Our study has limitations. Composition of intestinal microbiota was assessed after administering SDD. No samples were taken before adminestering SDD in the SDD group. Only differences in intestinal microbiota composition between the SDD and control group could be described. Furthermore, patients in this study where colorectal cancer patients. Colorectal cancer is associated with a change in gut microbiota composition, which could have influenced the gut microbiota composition in our patient group. However, our results extend previous results and offer novel insights into the sheer effects of the (oral component of) SDD on gut microbiota composition. Our study is unique because it is randomized and controlled, in a large sized homogenous patient group. This offers the opportunity to get a better insight in the isolated effect of SDD than is possible in a highly heterogeneous intensive care unit population. Moreover, as a first, we have used rectal swabs to analyze the effect of SDD on gut microbiota composition. It has been previously shown that microbiota composition, derived from rectal swab samples, is similar to that from fecal samples [13]. However, rectal swabs have the additional advantage that they can be taken on demand, enabling routine monitoring of microbiota in a clinical setting.

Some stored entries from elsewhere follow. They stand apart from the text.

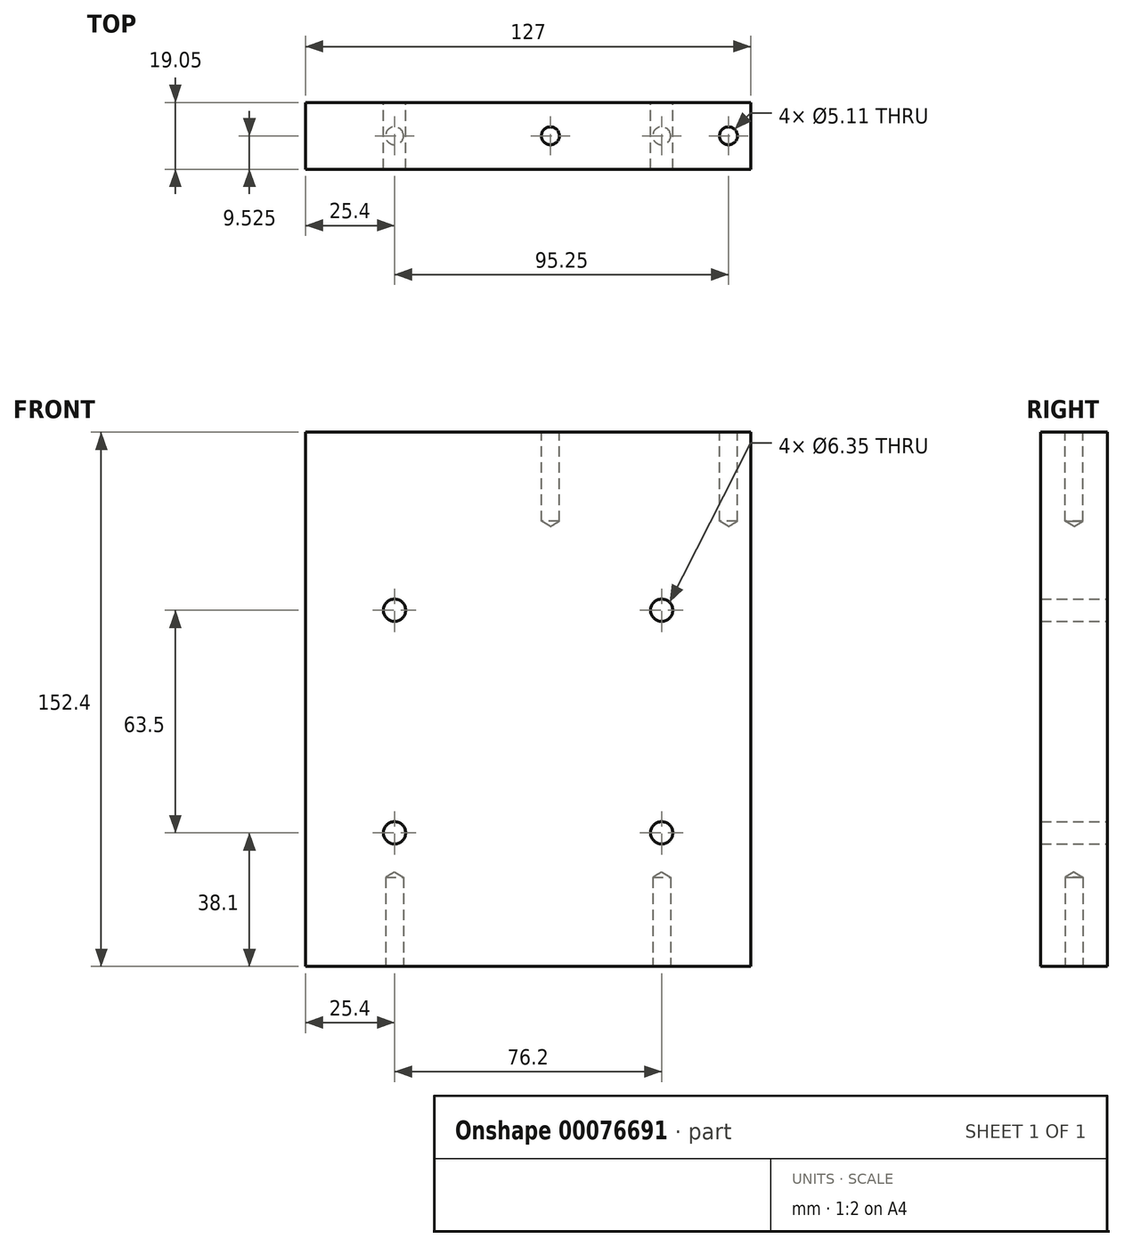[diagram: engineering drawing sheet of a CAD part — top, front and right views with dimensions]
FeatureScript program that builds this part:
annotation { "Feature Type Name" : "Feature", "Feature Type Description" : "" }
export const myFeature = defineFeature(function(context is Context, id is Id, definition is map)
    precondition{}
    {
        {
            var Q0;
            Q0=qCreatedBy(makeId("Front.planeOp"),FACE);
            var sketch = newSketch(context, id + "F0", { "sketchPlane" : qUnion([Q0])});
            skLineSegment(sketch, "E0.bottom", {"start": v(0, 0) * mm, "end": v(-127, 0) * mm});
            skLineSegment(sketch, "E0.top", {"start": v(0, 152.4) * mm, "end": v(-127, 152.4) * mm});
            skLineSegment(sketch, "E0.left", {"start": v(0, 0) * mm, "end": v(0, 152.4) * mm});
            skLineSegment(sketch, "E0.right", {"start": v(-127, 0) * mm, "end": v(-127, 152.4) * mm});
            skLineSegment(sketch, "E1.0", {"start": v(-101.6, 0) * mm, "end": v(-101.6, 152.4) * mm, "construction": true});
            skLineSegment(sketch, "E2.0", {"start": v(0, 38.1) * mm, "end": v(-127, 38.1) * mm, "construction": true});
            skLineSegment(sketch, "E3.0", {"start": v(-25.4, 0) * mm, "end": v(-25.4, 152.4) * mm, "construction": true});
            skLineSegment(sketch, "E4.0", {"start": v(0, 101.6) * mm, "end": v(-127, 101.6) * mm, "construction": true});
            skCircle(sketch, "E5", {"center": v(-101.6, 101.6) * mm, "radius": 3.18 * mm});
            skCircle(sketch, "E6", {"center": v(-25.4, 101.6) * mm, "radius": 3.18 * mm});
            skCircle(sketch, "E7", {"center": v(-25.4, 38.1) * mm, "radius": 3.18 * mm});
            skCircle(sketch, "E8", {"center": v(-101.6, 38.1) * mm, "radius": 3.18 * mm});
            skSolve(sketch);
        }
        {
            var Q0;
            Q0=makeQuery(id+"F0.imprint","IMPRINT",FACE,{"disambiguationData":[TD([[makeQuery(id+"F0.imprint","IMPRINT",EDGE,{"derivedFrom":sQuery(id+"F0.wireOp",EDGE,"E0.bottom")}),-1.0]])]});
            extrude(context, id + "F1", {"entities" : qUnion([Q0]), "depth" : 19.05 * mm});
        }
        {
            var Q0;
            Q0=makeQuery(id+"F1.opExtrude","SWEPT_FACE",FACE,{"disambiguationData":[OSD([sQuery(id+"F0.wireOp",EDGE,"E0.bottom")])]});
            var sketch = newSketch(context, id + "F2", { "sketchPlane" : qUnion([Q0])});
            skLineSegment(sketch, "E9.0", {"start": v(-101.6, 19.05) * mm, "end": v(-101.6, 0) * mm, "construction": true});
            skLineSegment(sketch, "E10.0", {"start": v(-25.4, 19.05) * mm, "end": v(-25.4, 0) * mm, "construction": true});
            skLineSegment(sketch, "E11.0", {"start": v(0, 9.53) * mm, "end": v(-127, 9.53) * mm, "construction": true});
            skCircle(sketch, "E12", {"center": v(-101.6, 9.53) * mm, "radius": 2.55 * mm});
            skCircle(sketch, "E13", {"center": v(-25.4, 9.53) * mm, "radius": 2.55 * mm});
            skSolve(sketch);
        }
        {
            var Q0;
            Q0=sQuery(id+"F2.wireOp",VERTEX,"E12.center");
            var Q1;
            Q1=sQuery(id+"F2.wireOp",VERTEX,"E13.center");
            var Q2;
            Q2=makeQuery(id+"F1.opExtrude","SWEPT_BODY",BODY,{"disambiguationData":[OSD([sQuery(id+"F0.wireOp",EDGE,"E0.bottom"),sQuery(id+"F0.wireOp",EDGE,"E0.top"),sQuery(id+"F0.wireOp",EDGE,"E0.left"),sQuery(id+"F0.wireOp",EDGE,"E0.right")])]});
            hole(context, id + "F3", {"style" : HoleStyle.SIMPLE, "endStyle" : HoleEndStyle.BLIND, "holeDiameter" : 5.1 * mm, "holeDepth" : 25.4 * mm, "locations" : qUnion([Q0, Q1]), "scope" : qUnion([Q2])});
        }
        {
            var Q0;
            Q0=makeQuery(id+"F1.opExtrude","SWEPT_FACE",FACE,{"disambiguationData":[OSD([sQuery(id+"F0.wireOp",EDGE,"E0.top")])]});
            var sketch = newSketch(context, id + "F4", { "sketchPlane" : qUnion([Q0])});
            skLineSegment(sketch, "E14.0", {"start": v(-6.35, -19.05) * mm, "end": v(-6.35, 0) * mm, "construction": true});
            skLineSegment(sketch, "E15.0", {"start": v(-57.15, -19.05) * mm, "end": v(-57.15, 0) * mm, "construction": true});
            skCircle(sketch, "E16", {"center": v(-57.15, -9.53) * mm, "radius": 4.34 * mm, "construction": true});
            skCircle(sketch, "E17", {"center": v(-6.35, -9.53) * mm, "radius": 4.86 * mm, "construction": true});
            skSolve(sketch);
        }
        {
            var Q0;
            Q0=sQuery(id+"F4.wireOp",VERTEX,"E16.center");
            var Q1;
            Q1=makeQuery(id+"F1.opExtrude","SWEPT_BODY",BODY,{"disambiguationData":[OSD([sQuery(id+"F0.wireOp",EDGE,"E0.bottom"),sQuery(id+"F0.wireOp",EDGE,"E0.top"),sQuery(id+"F0.wireOp",EDGE,"E0.left"),sQuery(id+"F0.wireOp",EDGE,"E0.right")])]});
            hole(context, id + "F5", {"style" : HoleStyle.SIMPLE, "endStyle" : HoleEndStyle.BLIND, "holeDiameter" : 5.1 * mm, "holeDepth" : 25.4 * mm, "locations" : qUnion([Q0]), "scope" : qUnion([Q1])});
        }
        {
            var Q0;
            Q0=sQuery(id+"F4.wireOp",VERTEX,"E17.center");
            var Q1;
            Q1=makeQuery(id+"F1.opExtrude","SWEPT_BODY",BODY,{"disambiguationData":[OSD([sQuery(id+"F0.wireOp",EDGE,"E0.bottom"),sQuery(id+"F0.wireOp",EDGE,"E0.top"),sQuery(id+"F0.wireOp",EDGE,"E0.left"),sQuery(id+"F0.wireOp",EDGE,"E0.right")])]});
            hole(context, id + "F6", {"style" : HoleStyle.SIMPLE, "endStyle" : HoleEndStyle.BLIND, "holeDiameter" : 5.1 * mm, "holeDepth" : 25.4 * mm, "locations" : qUnion([Q0]), "scope" : qUnion([Q1])});
        }
    });
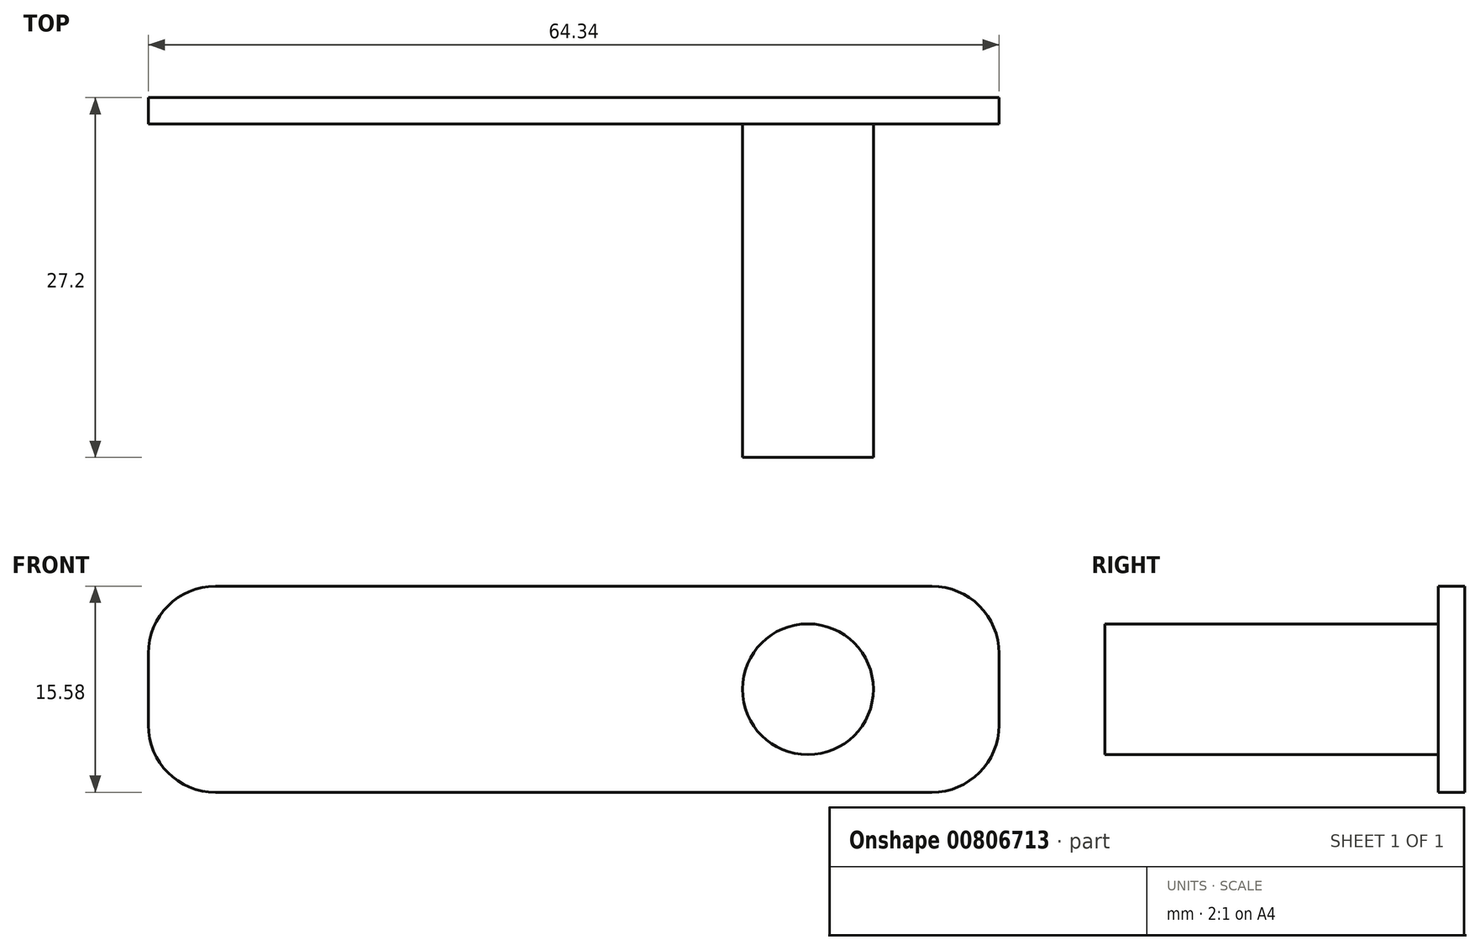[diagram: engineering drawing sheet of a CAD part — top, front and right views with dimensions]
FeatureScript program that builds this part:
annotation { "Feature Type Name" : "Feature", "Feature Type Description" : "" }
export const myFeature = defineFeature(function(context is Context, id is Id, definition is map)
    precondition{}
    {
        {
            var Q0;
            Q0=qCreatedBy(makeId("Front.planeOp"),FACE);
            var sketch = newSketch(context, id + "F0", { "sketchPlane" : qUnion([Q0])});
            skLineSegment(sketch, "E0.bottom", {"start": v(32.17, -7.8) * mm, "end": v(-32.17, -7.8) * mm});
            skLineSegment(sketch, "E0.top", {"start": v(32.17, 7.8) * mm, "end": v(-32.17, 7.8) * mm});
            skLineSegment(sketch, "E0.left", {"start": v(32.17, -7.8) * mm, "end": v(32.17, 7.8) * mm});
            skLineSegment(sketch, "E0.right", {"start": v(-32.17, -7.8) * mm, "end": v(-32.17, 7.8) * mm});
            skPoint(sketch, "E0.middle", {"position": v(0, 0) * mm});
            skSolve(sketch);
        }
        {
            var Q0;
            Q0=makeQuery(id+"F0.imprint","IMPRINT",FACE,{"disambiguationData":[TD([[makeQuery(id+"F0.imprint","IMPRINT",EDGE,{"derivedFrom":sQuery(id+"F0.wireOp",EDGE,"E0.bottom")}),-1.0]])]});
            extrude(context, id + "F1", {"entities" : qUnion([Q0]), "depth" : 2 * mm, "offsetDistance" : 25.4 * mm});
        }
        {
            var Q0;
            Q0=makeQuery(id+"F1.opExtrude","CAP_FACE",FACE,{"disambiguationData":[OSD([sQuery(id+"F0.wireOp",EDGE,"E0.bottom"),sQuery(id+"F0.wireOp",EDGE,"E0.top"),sQuery(id+"F0.wireOp",EDGE,"E0.left"),sQuery(id+"F0.wireOp",EDGE,"E0.right")])],"isStart":false});
            var sketch = newSketch(context, id + "F2", { "sketchPlane" : qUnion([Q0])});
            skCircle(sketch, "E1", {"center": v(17.71, 0) * mm, "radius": 4.95 * mm});
            skSolve(sketch);
        }
        {
            var Q0;
            Q0=makeQuery(id+"F2.imprint","IMPRINT",FACE,{"disambiguationData":[TD([[makeQuery(id+"F2.imprint","IMPRINT",EDGE,{"derivedFrom":sQuery(id+"F2.wireOp",EDGE,"E1")}),1.0]])]});
            extrude(context, id + "F3", {"entities" : qUnion([Q0]), "operationType" : NewBodyOperationType.ADD, "depth" : 25.2 * mm, "offsetDistance" : 25.4 * mm});
        }
        {
            var Q0;
            Q0=makeQuery(id+"F1.opExtrude","SWEPT_EDGE",EDGE,{"disambiguationData":[OSD([sQuery(id+"F0.wireOp",EDGE,"E0.bottom"),sQuery(id+"F0.wireOp",EDGE,"E0.right")])]});
            var Q1;
            Q1=makeQuery(id+"F1.opExtrude","SWEPT_EDGE",EDGE,{"disambiguationData":[OSD([sQuery(id+"F0.wireOp",EDGE,"E0.top"),sQuery(id+"F0.wireOp",EDGE,"E0.right")])]});
            var Q2;
            Q2=makeQuery(id+"F1.opExtrude","SWEPT_EDGE",EDGE,{"disambiguationData":[OSD([sQuery(id+"F0.wireOp",EDGE,"E0.bottom"),sQuery(id+"F0.wireOp",EDGE,"E0.left")])]});
            var Q3;
            Q3=makeQuery(id+"F1.opExtrude","SWEPT_EDGE",EDGE,{"disambiguationData":[OSD([sQuery(id+"F0.wireOp",EDGE,"E0.top"),sQuery(id+"F0.wireOp",EDGE,"E0.left")])]});
            fillet(context, id + "F4", {"entities" : qUnion([Q0, Q1, Q2, Q3]), "radius" : 5.08 * mm, "tangentPropagation" : true, "allowEdgeOverflow" : false});
        }
    });
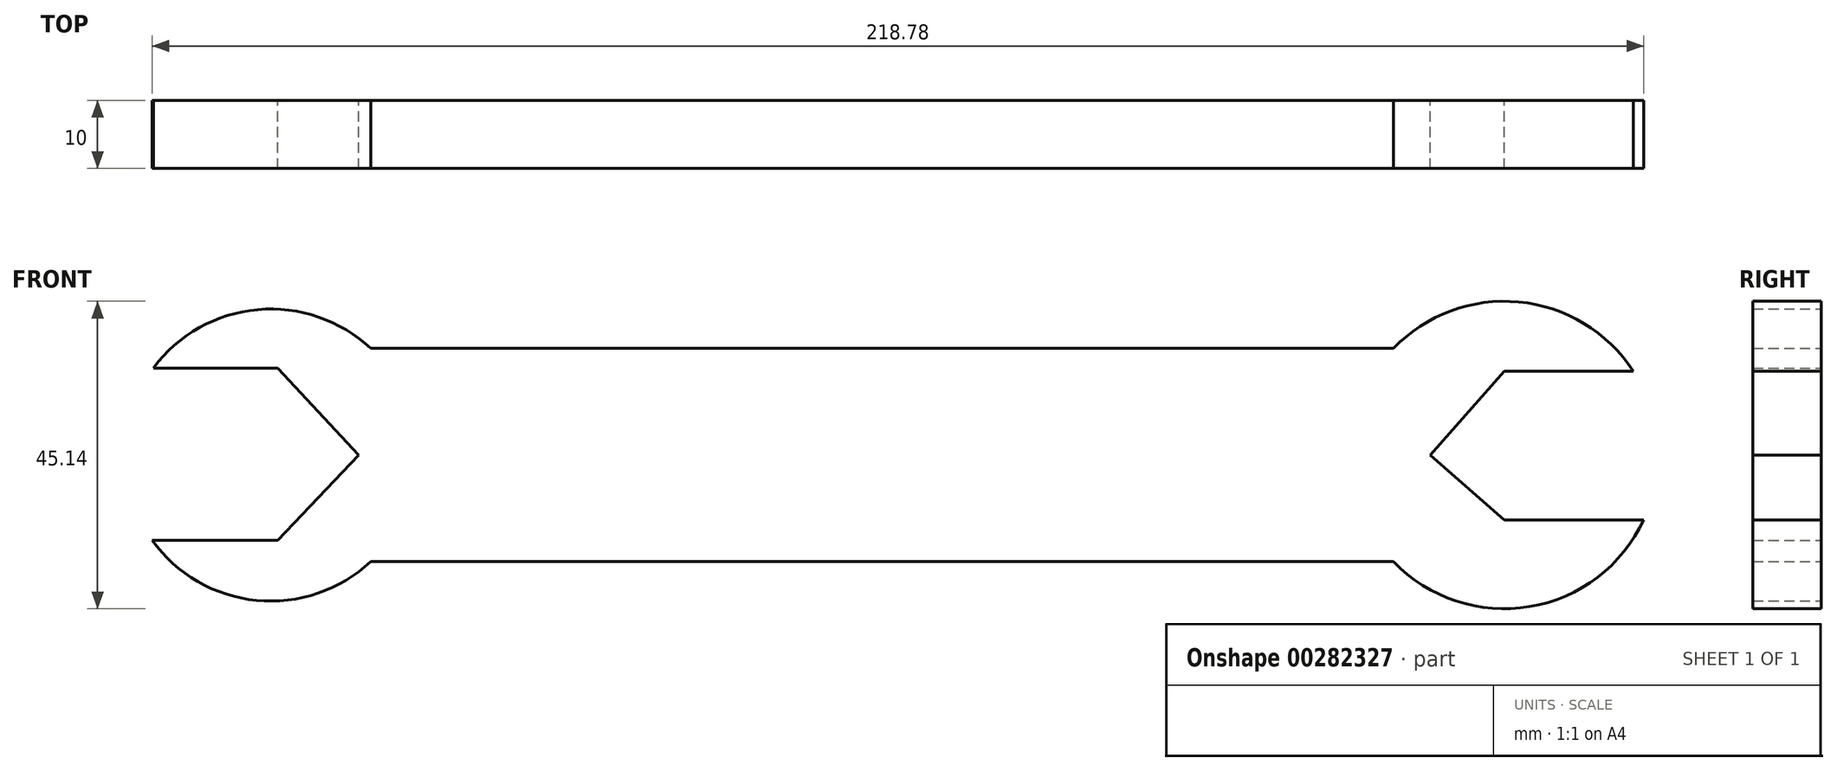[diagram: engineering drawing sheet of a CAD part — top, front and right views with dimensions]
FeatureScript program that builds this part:
annotation { "Feature Type Name" : "Feature", "Feature Type Description" : "" }
export const myFeature = defineFeature(function(context is Context, id is Id, definition is map)
    precondition{}
    {
        {
            var Q0;
            Q0=qCreatedBy(makeId("Front.planeOp"),FACE);
            var sketch = newSketch(context, id + "F0", { "sketchPlane" : qUnion([Q0])});
            skArc(sketch, "E0", {"start": v(18.9, 12.32) * mm, "mid": v(-22.5, -1.6) * mm, "end": v(20.46, -9.52) * mm});
            skArc(sketch, "E1", {"start": v(-198.32, -12.51) * mm, "mid": v(-159.47, -0.17) * mm, "end": v(-198.13, 12.78) * mm});
            skLineSegment(sketch, "E2", {"start": v(-180.91, 0) * mm, "end": v(0, 0) * mm, "construction": true});
            skLineSegment(sketch, "E3", {"start": v(-166.26, 15.65) * mm, "end": v(-16.26, 15.65) * mm});
            skLineSegment(sketch, "E4.MirrorCS", {"start": v(-166.26, -15.65) * mm, "end": v(-16.26, -15.65) * mm});
            skLineSegment(sketch, "E5", {"start": v(18.9, 12.32) * mm, "end": v(0, 12.32) * mm});
            skLineSegment(sketch, "E6", {"start": v(0, 12.32) * mm, "end": v(-10.83, 0) * mm});
            skLineSegment(sketch, "E7", {"start": v(-10.83, 0) * mm, "end": v(0, -9.52) * mm});
            skLineSegment(sketch, "E8", {"start": v(0, -9.52) * mm, "end": v(20.46, -9.52) * mm});
            skLineSegment(sketch, "E9", {"start": v(-198.13, 12.78) * mm, "end": v(-179.9, 12.78) * mm});
            skLineSegment(sketch, "E10", {"start": v(-179.9, 12.78) * mm, "end": v(-168.02, 0) * mm});
            skLineSegment(sketch, "E11", {"start": v(-168.02, 0) * mm, "end": v(-179.9, -12.51) * mm});
            skLineSegment(sketch, "E12", {"start": v(-179.9, -12.51) * mm, "end": v(-198.32, -12.51) * mm});
            skSolve(sketch);
        }
        {
            var Q0;
            Q0 = qSketchRegion(id + "F0", true);
            extrude(context, id + "F1", {"entities" : qUnion([Q0]), "depth" : 10 * mm});
        }
    });
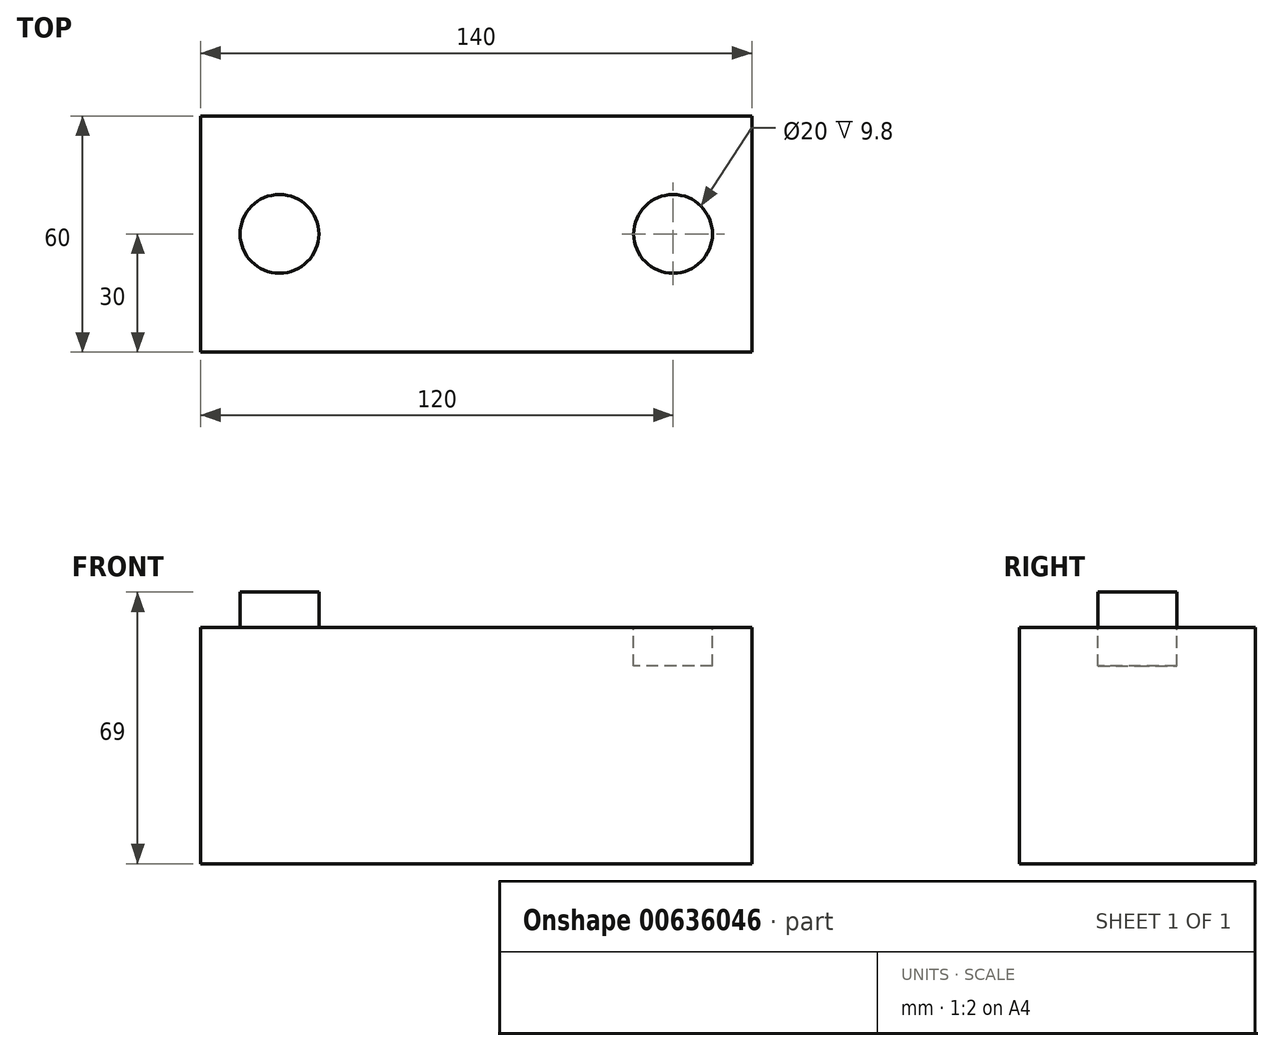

Although administering SDD has been proven to reduce ICU related mortality, and postoperative infectious complications in patients with colorectal cancer surgery, we postulate that SDD leads to a difference in intestinal microbiota signature in comparison to the intestinal microbiota in patients in a comparable control group who received no SDD. A signature that not only shows differences in the microbiota targeted by SDD, but also in the beneficial bacteria. Furthermore, the desired effect of SDD is not always attained, but a shift towards antibiotic resistant Proteobacteria may be found. Early identification of patients at risk for showing this reaction may assist in reducing infection risk and increasing the effectivity of SDD. Additional longitudinal studies are needed to address this question.